Abstract
Adults can enumerate up to three simultaneously- or sequentially-presented sets in parallel (Feigenson, 2008; Halberda et al., 2006). Critically, the stimulus items in previous studies contrasted in category membership such that each item belonged to only one set—hence observers could store information about three independent sets.
We asked whether observers can also store a single, unified representation for the purposes of later re-parsing, and what the limits of this ability might be. In Experiment 1, observers verbally shadowed while watching a stream of red triangles and circles and blue triangles and circles placed into two buckets in unpredictable, temporally intermixed order. Hence any given object simultaneously belonged to two sets (e.g., the set of red objects, and the set of triangles). Observers successfully judged the relative numerosity of all possible set parsings (i.e, successfully indicated which bucket had more red objects, blue objects, triangles, circles). Because of the 3-set limit demonstrated in earlier work, observers could not have succeeded by tracking all 4 overlapping sets, but instead must have flexibly parsed a representation from memory.

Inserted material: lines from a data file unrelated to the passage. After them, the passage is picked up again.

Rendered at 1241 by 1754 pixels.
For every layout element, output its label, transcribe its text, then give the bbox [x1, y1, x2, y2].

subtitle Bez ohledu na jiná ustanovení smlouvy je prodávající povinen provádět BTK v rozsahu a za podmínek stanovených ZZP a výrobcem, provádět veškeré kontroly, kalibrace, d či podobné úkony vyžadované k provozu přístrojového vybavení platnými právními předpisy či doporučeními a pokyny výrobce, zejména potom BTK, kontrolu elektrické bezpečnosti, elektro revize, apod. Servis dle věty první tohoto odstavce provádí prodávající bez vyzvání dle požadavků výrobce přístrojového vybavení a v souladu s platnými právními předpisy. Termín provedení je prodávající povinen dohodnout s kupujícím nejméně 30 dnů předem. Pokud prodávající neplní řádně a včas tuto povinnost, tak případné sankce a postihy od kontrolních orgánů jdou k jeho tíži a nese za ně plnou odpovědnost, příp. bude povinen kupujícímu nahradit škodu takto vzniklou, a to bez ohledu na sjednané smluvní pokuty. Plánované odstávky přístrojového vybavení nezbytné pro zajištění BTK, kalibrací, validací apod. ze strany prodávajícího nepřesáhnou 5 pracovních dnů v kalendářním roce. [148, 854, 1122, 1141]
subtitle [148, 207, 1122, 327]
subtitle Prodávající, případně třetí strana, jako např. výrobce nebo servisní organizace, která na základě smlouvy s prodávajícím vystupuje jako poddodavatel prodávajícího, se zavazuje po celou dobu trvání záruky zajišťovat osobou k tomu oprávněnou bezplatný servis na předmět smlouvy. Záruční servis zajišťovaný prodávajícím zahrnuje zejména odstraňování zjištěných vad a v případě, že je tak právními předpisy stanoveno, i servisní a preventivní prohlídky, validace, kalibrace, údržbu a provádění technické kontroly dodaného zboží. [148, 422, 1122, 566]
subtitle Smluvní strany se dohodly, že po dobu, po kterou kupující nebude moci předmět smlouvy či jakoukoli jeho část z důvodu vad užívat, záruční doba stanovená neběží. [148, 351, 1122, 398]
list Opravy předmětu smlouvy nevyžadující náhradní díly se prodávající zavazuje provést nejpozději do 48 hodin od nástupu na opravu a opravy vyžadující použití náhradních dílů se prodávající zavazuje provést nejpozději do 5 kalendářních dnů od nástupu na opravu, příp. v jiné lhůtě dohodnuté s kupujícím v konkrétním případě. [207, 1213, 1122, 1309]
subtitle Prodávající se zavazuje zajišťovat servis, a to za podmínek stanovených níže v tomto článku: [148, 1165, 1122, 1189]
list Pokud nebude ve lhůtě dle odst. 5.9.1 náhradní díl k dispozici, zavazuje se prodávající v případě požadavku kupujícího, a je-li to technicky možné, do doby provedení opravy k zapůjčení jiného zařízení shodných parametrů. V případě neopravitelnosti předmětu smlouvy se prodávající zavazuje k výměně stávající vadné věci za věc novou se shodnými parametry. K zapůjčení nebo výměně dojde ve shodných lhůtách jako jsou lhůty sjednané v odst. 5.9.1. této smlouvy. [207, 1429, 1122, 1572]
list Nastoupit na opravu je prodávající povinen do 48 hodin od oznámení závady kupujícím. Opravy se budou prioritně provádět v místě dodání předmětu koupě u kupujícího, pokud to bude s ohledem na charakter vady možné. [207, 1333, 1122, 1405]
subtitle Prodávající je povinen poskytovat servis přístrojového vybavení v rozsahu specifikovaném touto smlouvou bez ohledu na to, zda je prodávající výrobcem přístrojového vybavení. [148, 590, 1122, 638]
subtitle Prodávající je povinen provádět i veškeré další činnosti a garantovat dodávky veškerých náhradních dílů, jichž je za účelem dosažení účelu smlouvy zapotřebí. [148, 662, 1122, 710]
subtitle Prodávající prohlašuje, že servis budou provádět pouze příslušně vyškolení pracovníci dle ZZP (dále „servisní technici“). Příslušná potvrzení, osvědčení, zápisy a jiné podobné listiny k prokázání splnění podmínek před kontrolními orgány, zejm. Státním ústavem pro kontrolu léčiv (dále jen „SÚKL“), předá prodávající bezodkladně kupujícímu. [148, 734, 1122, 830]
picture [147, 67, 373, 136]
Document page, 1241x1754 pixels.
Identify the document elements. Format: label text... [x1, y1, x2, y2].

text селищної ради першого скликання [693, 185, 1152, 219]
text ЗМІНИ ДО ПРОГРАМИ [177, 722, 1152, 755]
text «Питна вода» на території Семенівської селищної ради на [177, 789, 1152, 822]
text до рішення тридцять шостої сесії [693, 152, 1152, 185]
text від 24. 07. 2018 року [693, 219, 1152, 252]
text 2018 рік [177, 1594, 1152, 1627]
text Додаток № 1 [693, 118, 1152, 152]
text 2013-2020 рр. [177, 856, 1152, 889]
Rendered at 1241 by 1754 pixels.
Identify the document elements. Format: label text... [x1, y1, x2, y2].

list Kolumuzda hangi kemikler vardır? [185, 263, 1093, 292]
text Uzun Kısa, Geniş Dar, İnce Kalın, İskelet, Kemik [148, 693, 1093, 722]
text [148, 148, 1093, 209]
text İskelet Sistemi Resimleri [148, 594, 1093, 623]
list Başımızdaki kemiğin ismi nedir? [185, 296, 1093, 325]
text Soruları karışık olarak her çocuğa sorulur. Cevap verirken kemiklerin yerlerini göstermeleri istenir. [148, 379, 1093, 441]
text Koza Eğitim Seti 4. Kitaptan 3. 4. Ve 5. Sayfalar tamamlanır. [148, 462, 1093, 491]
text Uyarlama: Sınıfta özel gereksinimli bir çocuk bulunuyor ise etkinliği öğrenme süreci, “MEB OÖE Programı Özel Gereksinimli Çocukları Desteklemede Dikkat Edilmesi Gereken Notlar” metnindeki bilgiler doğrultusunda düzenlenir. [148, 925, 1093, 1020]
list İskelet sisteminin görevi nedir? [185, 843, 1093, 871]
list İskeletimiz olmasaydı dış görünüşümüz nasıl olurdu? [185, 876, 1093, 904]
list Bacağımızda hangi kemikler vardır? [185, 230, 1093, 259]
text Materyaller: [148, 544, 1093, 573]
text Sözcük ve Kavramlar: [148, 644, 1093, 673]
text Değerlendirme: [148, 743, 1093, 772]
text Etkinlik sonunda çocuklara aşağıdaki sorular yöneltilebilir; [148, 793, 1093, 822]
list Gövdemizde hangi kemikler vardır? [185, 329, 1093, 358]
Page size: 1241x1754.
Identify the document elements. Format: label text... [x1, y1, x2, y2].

We next probed the limits of this ability. In Experiment 2, observers saw three orthogonal dimensions (colour, shape, topology) and were found to make accurate numerosity judgments for sets defined by all three dimensions (i.e., 6 different sets). In Experiment 3, observers saw four dimensions (colour, shape, topology, size), and failed to make accurate judgments along all four dimensions (8 different sets), thus replicating the 3-set limit of WM.
These findings suggest adults can simultaneously track multiple overlapping sets and repeatedly parse the array while it remains stored in WM. That the previously demonstrated 3-item limit of WM appears to converge with a 3-dimension limit suggests that the units of WM may be objects, sets, or featural dimensions such as those explored here.